▸ SELECTED PASSAGE
════

The Smart Energy Council has slammed one of the key electricity network transmission access reforms proposed by the Energy Security Board, saying it will make the task of reaching 82% renewables by 2030 a mission impossible.
In a scathing submission to the ESB, the SEC says it is “fundamentally opposed” to the concept of Locational Marginal Pricing, a short term price signal intended to help investors decide on the best place to develop a new renewable energy project based on the amount of congestion.
SEC acting CEO Wayne Smith says the controversial reform, proposed in the ESB’s Transmission Access Reform Directions Paper in May, should instead be called “SolarStopper,” because it stifles the development of new large-scale PV projects.
Smith also questions the ongoing role of the Energy Security Board, which he says “continues to ignore” the repeated opposition to Locational Marginal Pricing (LMP) from across the renewable energy industry.
“The ESB has for years continued to pitch a version of Locational Marginal Pricing and the Congestion Management Mechanism, knowing there is no consensus on the approach, and knowing that it will produce no outcomes,” the submission says.
“Approximately 90% of the submissions to the May Consultation Paper opposed LMP,” it adds.

════

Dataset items

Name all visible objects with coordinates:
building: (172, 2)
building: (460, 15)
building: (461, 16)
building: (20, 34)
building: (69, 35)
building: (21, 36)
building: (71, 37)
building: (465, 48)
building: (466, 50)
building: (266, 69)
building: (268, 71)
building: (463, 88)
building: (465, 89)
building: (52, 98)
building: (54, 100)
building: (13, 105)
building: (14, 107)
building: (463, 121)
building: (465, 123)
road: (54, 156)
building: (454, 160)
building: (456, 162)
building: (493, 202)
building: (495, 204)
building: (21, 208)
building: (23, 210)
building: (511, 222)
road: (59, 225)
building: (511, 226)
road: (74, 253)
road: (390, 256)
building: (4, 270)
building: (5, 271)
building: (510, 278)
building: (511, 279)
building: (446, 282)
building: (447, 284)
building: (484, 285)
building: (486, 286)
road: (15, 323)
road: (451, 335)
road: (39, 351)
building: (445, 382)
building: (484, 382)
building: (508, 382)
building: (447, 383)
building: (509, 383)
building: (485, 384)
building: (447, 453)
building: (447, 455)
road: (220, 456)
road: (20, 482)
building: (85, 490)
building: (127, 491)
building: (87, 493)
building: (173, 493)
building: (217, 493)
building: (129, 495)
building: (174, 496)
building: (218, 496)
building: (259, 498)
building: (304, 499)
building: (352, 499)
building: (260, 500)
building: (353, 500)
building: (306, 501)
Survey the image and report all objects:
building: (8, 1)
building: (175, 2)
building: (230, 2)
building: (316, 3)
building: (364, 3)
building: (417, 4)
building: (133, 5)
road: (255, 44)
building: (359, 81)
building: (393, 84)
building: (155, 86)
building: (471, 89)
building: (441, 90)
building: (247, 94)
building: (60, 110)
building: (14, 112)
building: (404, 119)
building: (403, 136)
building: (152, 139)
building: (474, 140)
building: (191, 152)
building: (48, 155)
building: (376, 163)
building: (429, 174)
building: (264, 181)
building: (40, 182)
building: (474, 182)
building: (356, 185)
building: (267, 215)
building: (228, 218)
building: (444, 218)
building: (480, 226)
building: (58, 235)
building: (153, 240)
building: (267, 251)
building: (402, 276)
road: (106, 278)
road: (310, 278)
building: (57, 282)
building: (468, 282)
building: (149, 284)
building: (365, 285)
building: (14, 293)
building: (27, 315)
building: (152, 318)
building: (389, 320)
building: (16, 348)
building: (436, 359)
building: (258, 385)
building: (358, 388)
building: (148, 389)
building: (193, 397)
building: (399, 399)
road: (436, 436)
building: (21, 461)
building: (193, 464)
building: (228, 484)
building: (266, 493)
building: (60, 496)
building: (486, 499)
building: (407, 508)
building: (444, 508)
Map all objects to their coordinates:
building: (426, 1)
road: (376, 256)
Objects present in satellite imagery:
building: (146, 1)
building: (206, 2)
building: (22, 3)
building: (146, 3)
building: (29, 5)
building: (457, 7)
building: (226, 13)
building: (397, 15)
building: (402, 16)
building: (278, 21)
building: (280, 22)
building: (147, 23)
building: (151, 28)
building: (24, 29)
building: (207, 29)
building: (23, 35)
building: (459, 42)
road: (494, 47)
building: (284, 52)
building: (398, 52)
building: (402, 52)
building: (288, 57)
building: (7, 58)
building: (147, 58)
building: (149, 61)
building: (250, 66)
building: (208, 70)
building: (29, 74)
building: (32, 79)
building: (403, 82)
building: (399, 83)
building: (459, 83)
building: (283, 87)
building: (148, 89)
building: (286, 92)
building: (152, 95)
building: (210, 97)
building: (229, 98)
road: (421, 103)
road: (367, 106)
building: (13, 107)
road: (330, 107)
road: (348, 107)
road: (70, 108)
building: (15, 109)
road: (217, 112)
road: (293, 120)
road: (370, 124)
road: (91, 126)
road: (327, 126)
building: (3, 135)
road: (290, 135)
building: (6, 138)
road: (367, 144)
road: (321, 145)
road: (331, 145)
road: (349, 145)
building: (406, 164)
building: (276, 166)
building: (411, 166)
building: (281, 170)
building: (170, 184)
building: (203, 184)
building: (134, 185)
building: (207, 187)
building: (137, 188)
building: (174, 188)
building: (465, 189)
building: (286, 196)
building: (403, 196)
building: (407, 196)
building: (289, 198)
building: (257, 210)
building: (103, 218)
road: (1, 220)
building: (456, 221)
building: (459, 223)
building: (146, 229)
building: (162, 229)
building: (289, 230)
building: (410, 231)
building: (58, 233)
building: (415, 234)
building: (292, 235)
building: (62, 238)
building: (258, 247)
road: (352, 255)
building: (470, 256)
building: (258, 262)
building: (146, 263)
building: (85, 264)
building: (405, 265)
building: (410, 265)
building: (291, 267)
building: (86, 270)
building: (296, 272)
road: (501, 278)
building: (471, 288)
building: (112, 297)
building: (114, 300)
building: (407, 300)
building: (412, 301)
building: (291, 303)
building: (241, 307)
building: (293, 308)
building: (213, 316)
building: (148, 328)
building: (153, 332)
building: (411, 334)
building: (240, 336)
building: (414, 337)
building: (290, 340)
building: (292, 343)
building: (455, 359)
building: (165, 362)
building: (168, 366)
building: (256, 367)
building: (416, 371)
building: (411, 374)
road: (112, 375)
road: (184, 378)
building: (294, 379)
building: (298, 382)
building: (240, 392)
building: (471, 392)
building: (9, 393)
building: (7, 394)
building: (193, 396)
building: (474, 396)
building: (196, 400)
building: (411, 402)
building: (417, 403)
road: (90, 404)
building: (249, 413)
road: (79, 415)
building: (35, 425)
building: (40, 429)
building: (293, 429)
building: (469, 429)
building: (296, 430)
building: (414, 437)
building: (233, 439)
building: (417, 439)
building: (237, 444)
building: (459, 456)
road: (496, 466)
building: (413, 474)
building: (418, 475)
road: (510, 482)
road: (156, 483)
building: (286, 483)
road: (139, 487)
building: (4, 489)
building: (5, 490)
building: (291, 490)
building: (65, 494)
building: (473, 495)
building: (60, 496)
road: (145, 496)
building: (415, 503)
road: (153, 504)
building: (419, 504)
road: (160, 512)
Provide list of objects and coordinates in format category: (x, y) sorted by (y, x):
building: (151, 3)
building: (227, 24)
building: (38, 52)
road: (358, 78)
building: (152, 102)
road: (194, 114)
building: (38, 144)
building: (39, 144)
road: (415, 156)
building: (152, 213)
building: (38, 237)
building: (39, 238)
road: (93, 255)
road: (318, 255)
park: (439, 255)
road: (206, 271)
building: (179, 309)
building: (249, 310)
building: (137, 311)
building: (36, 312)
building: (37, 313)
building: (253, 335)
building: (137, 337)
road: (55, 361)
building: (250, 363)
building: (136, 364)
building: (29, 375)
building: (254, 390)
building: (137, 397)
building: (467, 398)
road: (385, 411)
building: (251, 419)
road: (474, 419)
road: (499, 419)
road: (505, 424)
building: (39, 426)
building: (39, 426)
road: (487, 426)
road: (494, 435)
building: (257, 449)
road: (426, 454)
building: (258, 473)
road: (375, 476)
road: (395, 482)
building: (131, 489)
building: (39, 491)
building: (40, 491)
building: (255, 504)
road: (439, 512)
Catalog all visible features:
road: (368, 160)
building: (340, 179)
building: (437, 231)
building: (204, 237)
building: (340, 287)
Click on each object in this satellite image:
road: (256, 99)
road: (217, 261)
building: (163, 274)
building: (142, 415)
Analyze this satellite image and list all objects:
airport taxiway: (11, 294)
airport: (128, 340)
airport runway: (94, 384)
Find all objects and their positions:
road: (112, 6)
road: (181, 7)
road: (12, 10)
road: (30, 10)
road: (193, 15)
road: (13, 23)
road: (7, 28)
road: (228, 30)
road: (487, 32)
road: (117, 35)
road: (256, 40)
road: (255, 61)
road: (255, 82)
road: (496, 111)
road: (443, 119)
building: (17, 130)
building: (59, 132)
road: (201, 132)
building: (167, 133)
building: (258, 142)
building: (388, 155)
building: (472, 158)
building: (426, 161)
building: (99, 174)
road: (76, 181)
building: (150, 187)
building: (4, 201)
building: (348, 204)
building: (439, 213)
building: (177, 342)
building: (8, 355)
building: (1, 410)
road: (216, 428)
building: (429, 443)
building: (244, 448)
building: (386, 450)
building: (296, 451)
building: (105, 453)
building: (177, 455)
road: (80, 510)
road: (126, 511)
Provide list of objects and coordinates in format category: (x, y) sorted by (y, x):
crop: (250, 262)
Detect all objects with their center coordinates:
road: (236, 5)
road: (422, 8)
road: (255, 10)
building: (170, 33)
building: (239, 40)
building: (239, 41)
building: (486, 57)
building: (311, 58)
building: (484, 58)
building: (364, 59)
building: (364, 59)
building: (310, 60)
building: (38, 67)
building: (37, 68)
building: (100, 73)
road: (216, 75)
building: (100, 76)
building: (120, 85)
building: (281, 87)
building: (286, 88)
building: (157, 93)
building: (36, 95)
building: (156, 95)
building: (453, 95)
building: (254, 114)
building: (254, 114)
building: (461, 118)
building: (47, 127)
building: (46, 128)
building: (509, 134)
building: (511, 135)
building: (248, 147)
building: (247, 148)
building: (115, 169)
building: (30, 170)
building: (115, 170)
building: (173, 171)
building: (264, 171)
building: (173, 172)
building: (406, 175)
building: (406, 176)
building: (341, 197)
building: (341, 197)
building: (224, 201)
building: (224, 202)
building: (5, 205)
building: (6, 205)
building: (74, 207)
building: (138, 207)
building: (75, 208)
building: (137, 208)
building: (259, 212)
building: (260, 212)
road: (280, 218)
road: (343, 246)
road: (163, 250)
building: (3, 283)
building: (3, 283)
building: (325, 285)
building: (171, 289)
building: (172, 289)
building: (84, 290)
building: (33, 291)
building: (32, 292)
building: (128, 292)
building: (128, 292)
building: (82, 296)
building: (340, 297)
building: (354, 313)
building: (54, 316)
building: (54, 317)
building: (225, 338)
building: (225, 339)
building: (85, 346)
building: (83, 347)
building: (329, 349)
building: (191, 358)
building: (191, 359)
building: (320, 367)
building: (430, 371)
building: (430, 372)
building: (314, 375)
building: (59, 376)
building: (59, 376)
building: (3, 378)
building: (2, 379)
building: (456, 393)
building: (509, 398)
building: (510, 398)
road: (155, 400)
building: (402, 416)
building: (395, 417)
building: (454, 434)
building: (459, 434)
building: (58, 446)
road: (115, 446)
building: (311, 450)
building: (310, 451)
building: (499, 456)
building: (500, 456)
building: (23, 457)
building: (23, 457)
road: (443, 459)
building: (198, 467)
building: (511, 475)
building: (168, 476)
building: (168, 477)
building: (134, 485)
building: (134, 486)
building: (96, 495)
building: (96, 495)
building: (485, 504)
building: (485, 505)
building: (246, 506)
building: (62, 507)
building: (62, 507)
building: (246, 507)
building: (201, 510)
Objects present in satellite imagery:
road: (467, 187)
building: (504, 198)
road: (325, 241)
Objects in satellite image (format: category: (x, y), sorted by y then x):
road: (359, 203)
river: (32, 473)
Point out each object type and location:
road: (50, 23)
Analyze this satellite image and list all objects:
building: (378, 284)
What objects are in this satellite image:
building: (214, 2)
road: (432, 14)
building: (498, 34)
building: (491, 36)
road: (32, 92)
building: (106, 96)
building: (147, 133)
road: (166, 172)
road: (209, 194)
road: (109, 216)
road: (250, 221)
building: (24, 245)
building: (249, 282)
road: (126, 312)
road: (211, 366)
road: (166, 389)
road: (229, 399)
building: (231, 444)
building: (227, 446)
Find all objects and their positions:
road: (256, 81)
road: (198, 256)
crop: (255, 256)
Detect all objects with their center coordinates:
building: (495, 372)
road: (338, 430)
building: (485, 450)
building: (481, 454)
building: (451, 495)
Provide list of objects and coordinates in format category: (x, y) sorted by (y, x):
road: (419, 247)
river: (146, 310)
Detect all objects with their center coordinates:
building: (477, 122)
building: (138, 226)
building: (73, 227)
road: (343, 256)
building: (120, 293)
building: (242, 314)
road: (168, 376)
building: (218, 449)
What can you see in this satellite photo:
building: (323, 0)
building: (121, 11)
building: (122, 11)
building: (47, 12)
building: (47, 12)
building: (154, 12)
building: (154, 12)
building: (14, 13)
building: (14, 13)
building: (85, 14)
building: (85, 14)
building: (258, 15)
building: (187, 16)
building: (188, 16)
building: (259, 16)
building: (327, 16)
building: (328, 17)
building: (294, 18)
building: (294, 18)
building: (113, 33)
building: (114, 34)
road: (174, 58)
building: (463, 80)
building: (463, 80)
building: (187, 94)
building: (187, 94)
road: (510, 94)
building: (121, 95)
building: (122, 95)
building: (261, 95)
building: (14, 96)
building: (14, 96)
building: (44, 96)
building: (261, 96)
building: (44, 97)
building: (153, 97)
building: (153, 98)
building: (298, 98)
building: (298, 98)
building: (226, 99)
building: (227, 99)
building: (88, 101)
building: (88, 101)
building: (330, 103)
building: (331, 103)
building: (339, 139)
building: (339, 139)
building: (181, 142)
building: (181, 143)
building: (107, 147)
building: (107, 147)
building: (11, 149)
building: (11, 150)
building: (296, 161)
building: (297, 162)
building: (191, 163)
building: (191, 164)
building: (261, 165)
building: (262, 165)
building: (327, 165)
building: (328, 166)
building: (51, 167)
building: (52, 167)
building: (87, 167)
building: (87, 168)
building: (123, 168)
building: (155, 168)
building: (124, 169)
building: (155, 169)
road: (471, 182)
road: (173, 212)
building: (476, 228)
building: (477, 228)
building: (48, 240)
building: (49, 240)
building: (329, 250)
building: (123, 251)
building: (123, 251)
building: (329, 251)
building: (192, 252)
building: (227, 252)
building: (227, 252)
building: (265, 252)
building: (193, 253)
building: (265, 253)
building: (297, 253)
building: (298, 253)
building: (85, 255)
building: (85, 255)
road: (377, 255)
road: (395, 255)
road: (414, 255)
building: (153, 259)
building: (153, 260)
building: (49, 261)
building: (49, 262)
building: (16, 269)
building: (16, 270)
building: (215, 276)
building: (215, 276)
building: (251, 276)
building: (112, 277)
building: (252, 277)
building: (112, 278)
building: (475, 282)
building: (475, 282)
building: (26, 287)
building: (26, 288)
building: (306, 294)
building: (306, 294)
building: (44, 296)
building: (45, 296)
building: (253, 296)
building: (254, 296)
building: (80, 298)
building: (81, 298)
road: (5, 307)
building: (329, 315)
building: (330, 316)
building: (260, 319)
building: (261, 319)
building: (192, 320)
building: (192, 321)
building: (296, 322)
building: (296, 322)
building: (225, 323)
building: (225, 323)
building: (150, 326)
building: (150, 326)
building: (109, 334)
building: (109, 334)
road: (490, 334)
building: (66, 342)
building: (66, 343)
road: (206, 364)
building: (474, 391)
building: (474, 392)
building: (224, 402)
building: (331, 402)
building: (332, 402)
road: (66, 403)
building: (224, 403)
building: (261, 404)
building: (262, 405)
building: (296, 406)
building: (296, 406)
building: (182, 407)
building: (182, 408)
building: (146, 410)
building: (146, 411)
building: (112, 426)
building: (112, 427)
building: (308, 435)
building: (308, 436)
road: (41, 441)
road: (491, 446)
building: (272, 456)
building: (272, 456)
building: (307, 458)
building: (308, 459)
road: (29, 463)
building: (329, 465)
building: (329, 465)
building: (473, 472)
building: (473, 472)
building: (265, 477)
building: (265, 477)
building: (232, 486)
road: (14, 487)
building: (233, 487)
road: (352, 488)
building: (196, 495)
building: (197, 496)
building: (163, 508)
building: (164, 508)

════

▸ WHAT THIS TASK INVOLVES
Which abbreviations written in capital letters appear in the report on the Smart Energy Council's submission? List each one once. This material was drawn from a separate source and has no connection to the text.

▸ RESULT FOR THIS TASK
ESB, SEC, CEO, PV, LMP